Electronic design files:
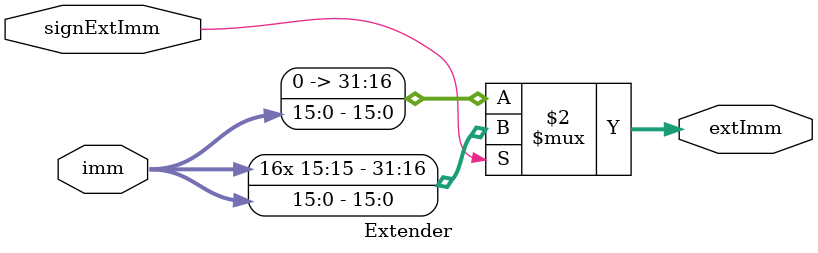
<source format=v>

module Extender(
               input signExtImm,
               input  [15:0] imm,
               output  [31:0] extImm
);
    assign extImm = (signExtImm == 1)? {{16{imm[15]}}, imm} : {16'b0, imm}; 
endmodule
</source>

**WHAT YOU ARE ASKED TO DO**. Excluding pictures, print all lines above exactly.

**RESULT**.
<source format=v>

module Extender(
               input signExtImm,
               input  [15:0] imm,
               output  [31:0] extImm
);
    assign extImm = (signExtImm == 1)? {{16{imm[15]}}, imm} : {16'b0, imm}; 
endmodule
</source>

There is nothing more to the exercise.